Information shown section start
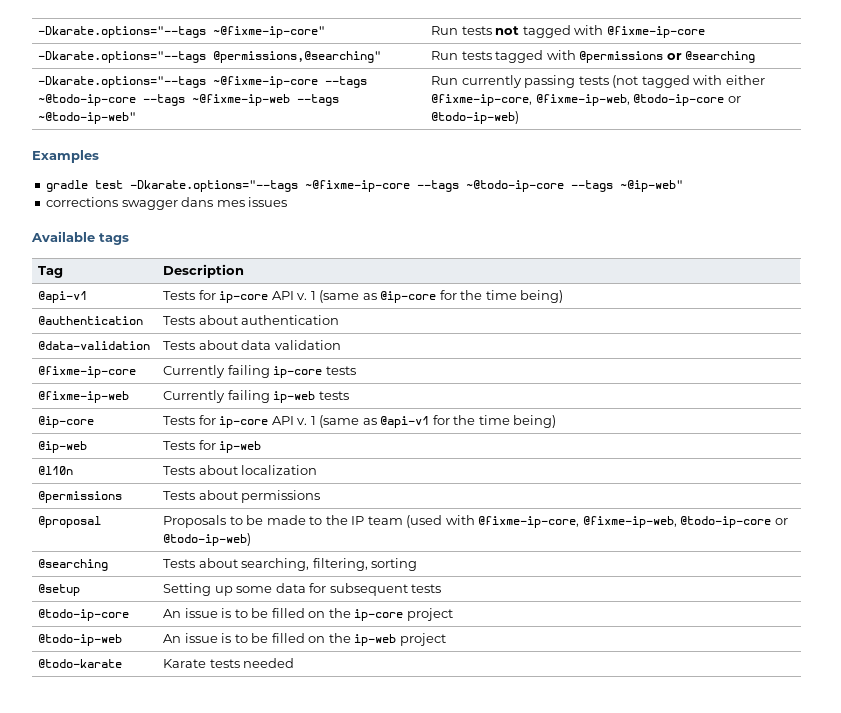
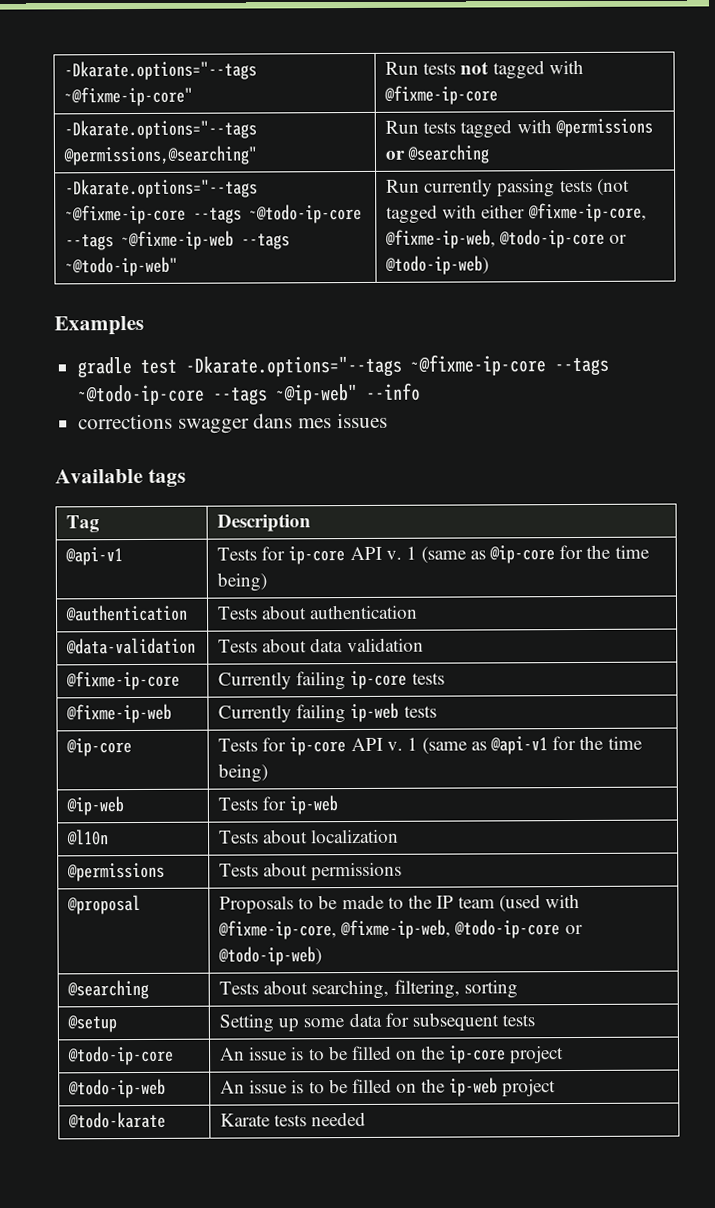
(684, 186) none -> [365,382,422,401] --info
Information shown section end
Information shown section start
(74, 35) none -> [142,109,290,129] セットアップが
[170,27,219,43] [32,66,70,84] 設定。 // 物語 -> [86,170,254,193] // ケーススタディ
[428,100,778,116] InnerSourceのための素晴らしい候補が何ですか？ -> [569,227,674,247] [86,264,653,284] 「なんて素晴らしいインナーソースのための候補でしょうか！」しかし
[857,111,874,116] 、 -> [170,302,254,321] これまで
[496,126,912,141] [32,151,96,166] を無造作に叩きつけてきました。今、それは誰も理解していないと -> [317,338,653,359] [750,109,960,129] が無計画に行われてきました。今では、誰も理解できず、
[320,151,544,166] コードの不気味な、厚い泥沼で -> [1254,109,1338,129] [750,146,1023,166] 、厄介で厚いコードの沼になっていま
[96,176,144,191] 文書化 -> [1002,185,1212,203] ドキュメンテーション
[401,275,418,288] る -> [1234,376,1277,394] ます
Information shown section end
Information shown section start
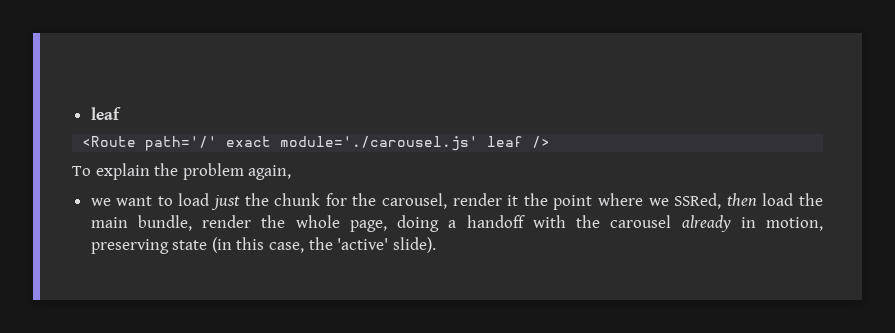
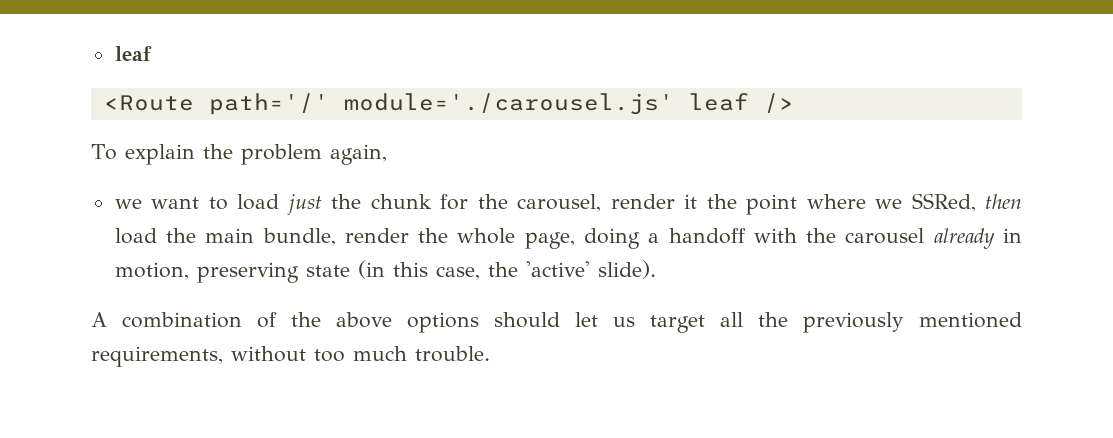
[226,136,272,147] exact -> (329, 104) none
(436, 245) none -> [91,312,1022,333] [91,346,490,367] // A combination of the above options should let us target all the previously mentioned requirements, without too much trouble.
Information shown section end
• Exercise: Take the listing above and repeat exactly the lines from the one containing "[226,136,272,147] exact -> (329, 104) none" through the one containing "(436, 245) none", both included.

• Response box:
[226,136,272,147] exact -> (329, 104) none
(436, 245) none -> [91,312,1022,333] [91,346,490,367] // A combination of the above options should let us target all the previously mentioned requirements, without too much trouble.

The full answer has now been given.